## WHAT TO DO
A. Reproduce the article on reactions to The Passion from "Scott Ross spoke" to "on your life?".
B. According to the article on reactions to The Passion, on what date did the film open?
C. Render this sentence from the article on reactions to The Passion in Spanish: "Scott Ross spoke to some Christians leaving the theaters after seeing the film."

The 700 Club with Pat Robertson


Profound Reactions to 'The Passion'

By Scott Ross
For CWNews The Passion of the Christ has been one of the most anticipated movies in recent memory.

The film's graphic portrayal of the crucifixion of Christ was well-known before its release. And some Jewish leaders created a controversy when they charged it might foster anti-Semitism.

Now, the anticipation is over. The Passion finally opened February 25th on Ash Wednesday, the beginning of the traditional season of Lent, a time of reflection and repentance for Christians.

Scott Ross spoke to some Christians leaving the theaters after seeing the film. He discovered some profound reactions.

Woman viewer #1: I felt insignificant and all-important, all at the same time.

Scott Ross: That's an interesting statement, 'insignificant' and 'important' at the same time. How do you resolve that?

Lady one: That He would go through that for me. Yeah, He loved me. That I would whine and complain about anything-how insignificant. Compared to that, everything is just insignificant, it just doesn't matter. I came here with a co-worker and I told her if I ever complain again, just slap me-slap me hard. Yeah, it's changed me.

Scott Ross: Is it going to have an affect on your life?

## SUPPLIED INFORMATION
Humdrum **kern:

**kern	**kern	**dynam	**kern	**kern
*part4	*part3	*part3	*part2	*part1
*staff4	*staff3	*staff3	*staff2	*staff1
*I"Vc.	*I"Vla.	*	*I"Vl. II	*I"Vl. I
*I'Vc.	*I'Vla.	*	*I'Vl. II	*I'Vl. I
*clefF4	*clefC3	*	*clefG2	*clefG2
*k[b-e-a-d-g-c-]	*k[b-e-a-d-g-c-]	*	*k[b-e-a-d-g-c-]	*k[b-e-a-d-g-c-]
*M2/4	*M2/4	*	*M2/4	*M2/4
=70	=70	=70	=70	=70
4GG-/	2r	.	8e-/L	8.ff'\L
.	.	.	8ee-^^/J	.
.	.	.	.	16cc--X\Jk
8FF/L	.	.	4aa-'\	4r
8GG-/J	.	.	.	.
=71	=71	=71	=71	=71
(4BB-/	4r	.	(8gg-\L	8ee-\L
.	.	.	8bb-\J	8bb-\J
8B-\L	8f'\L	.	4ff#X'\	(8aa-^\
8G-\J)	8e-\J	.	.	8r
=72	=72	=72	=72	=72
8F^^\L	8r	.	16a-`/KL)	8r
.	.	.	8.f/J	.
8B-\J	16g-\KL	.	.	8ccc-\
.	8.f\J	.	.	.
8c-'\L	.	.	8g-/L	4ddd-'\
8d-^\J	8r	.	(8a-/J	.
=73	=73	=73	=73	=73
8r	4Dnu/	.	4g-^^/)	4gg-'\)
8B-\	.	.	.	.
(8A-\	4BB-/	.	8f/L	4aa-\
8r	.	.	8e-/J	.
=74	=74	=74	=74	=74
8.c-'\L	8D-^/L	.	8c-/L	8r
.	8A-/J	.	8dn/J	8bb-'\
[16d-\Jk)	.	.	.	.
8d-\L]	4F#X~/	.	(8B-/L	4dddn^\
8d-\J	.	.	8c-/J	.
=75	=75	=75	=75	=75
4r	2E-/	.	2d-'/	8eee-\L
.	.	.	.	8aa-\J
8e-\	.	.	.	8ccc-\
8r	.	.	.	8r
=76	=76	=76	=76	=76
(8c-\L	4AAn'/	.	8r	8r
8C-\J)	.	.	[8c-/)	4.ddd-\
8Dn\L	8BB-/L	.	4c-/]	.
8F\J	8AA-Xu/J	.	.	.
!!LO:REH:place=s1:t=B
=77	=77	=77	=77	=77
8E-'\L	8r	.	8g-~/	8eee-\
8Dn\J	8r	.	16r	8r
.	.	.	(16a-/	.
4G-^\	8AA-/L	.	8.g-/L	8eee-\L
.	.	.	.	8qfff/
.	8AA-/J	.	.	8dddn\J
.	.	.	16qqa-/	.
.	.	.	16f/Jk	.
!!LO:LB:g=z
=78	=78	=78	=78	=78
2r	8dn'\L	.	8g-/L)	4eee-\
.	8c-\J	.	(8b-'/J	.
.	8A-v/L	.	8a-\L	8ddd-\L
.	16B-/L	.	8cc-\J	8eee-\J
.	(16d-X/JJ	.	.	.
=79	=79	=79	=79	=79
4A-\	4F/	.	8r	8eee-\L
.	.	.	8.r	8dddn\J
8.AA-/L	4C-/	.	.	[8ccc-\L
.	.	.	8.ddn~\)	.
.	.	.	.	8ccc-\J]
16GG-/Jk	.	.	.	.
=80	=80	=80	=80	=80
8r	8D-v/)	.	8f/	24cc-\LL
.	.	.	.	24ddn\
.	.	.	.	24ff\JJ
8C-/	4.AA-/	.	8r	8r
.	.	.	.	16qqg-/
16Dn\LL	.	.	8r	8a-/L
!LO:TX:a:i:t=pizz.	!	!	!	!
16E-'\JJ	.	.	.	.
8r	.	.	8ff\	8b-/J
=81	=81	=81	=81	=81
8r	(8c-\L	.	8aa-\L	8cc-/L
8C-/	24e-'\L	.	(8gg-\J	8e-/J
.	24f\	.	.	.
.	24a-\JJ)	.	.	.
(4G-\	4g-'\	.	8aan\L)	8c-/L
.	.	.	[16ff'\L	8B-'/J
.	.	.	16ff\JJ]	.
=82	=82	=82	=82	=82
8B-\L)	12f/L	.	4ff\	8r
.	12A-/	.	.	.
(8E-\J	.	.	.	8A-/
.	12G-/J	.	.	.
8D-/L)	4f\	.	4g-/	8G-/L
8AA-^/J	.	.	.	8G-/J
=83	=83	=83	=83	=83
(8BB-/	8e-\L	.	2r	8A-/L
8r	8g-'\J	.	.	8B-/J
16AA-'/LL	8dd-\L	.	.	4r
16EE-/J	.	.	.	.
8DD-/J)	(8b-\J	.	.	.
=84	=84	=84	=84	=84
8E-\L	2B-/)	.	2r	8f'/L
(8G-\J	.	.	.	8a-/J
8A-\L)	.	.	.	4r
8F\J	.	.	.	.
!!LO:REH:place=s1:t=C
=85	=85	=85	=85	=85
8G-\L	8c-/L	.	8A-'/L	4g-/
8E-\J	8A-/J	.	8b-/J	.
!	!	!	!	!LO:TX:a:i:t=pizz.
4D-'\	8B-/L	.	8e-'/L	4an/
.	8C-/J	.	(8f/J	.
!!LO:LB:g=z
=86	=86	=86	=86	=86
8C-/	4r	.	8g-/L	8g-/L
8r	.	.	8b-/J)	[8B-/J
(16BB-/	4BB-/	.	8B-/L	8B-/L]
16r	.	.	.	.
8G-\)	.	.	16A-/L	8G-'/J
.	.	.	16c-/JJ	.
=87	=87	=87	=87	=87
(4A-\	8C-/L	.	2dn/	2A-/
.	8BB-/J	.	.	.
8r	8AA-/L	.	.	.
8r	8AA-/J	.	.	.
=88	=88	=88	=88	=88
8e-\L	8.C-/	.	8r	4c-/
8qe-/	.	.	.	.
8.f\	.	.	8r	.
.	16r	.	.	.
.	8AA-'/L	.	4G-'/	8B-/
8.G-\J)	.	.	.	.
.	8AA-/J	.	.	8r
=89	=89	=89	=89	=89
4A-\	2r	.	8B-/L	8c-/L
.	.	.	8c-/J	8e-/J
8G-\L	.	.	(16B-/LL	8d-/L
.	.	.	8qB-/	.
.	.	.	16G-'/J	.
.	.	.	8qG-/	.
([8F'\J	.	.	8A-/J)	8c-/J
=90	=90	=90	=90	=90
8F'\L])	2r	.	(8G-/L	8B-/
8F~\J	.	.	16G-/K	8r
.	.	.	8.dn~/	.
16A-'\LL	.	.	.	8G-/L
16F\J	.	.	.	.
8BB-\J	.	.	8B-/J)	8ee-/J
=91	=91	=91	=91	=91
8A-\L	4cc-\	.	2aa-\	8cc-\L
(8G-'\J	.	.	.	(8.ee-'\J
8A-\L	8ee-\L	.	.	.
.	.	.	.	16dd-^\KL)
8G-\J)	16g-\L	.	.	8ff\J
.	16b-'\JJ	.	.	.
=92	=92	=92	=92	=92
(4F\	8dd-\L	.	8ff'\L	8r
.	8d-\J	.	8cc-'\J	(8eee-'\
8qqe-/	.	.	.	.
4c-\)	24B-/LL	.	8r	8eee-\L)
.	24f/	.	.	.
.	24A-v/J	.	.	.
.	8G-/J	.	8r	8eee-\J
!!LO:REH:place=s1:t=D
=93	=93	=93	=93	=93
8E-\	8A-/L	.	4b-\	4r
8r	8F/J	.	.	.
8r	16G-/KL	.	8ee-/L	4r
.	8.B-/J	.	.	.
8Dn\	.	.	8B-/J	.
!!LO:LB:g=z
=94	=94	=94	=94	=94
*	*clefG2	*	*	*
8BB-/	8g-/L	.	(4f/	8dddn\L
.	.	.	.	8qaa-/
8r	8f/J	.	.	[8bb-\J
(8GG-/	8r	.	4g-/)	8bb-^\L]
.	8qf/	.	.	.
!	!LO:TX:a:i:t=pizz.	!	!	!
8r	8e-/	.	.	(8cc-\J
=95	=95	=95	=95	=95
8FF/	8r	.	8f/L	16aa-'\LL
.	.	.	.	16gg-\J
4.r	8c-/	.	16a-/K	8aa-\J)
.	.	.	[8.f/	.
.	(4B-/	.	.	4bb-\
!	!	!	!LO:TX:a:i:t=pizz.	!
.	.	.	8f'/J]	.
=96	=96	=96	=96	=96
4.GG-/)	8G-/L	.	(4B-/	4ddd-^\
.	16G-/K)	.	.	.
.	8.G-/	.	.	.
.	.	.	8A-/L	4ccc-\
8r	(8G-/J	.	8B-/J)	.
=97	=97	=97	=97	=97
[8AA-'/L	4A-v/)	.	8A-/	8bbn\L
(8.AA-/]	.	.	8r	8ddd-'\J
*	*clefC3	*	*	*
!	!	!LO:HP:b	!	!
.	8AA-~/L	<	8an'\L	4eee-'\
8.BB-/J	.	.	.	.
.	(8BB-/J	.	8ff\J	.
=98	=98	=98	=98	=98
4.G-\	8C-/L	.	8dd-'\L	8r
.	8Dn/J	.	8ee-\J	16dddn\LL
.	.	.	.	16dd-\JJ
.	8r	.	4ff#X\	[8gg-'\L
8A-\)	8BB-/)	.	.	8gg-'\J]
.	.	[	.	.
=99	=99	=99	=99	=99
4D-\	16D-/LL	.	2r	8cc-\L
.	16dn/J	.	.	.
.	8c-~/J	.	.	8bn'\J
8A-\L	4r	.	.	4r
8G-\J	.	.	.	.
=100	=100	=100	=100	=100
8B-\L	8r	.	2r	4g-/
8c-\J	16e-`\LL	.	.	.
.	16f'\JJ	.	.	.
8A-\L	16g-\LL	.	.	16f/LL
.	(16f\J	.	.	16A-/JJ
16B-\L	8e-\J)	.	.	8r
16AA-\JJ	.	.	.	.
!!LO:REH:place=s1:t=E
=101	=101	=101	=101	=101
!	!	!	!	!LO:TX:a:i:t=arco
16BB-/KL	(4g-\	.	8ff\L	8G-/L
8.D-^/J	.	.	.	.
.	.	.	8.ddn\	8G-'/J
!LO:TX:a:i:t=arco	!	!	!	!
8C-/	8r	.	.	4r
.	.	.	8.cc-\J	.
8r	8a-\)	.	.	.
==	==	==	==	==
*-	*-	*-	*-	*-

## THE RESULTS
A.
Scott Ross spoke to some Christians leaving the theaters after seeing the film. He discovered some profound reactions.

Woman viewer #1: I felt insignificant and all-important, all at the same time.

Scott Ross: That's an interesting statement, 'insignificant' and 'important' at the same time. How do you resolve that?

Lady one: That He would go through that for me. Yeah, He loved me. That I would whine and complain about anything-how insignificant. Compared to that, everything is just insignificant, it just doesn't matter. I came here with a co-worker and I told her if I ever complain again, just slap me-slap me hard. Yeah, it's changed me.

Scott Ross: Is it going to have an affect on your life?

B. February 25th, on Ash Wednesday.

C. Scott Ross habló con algunos cristianos que salían de los cines después de ver la película.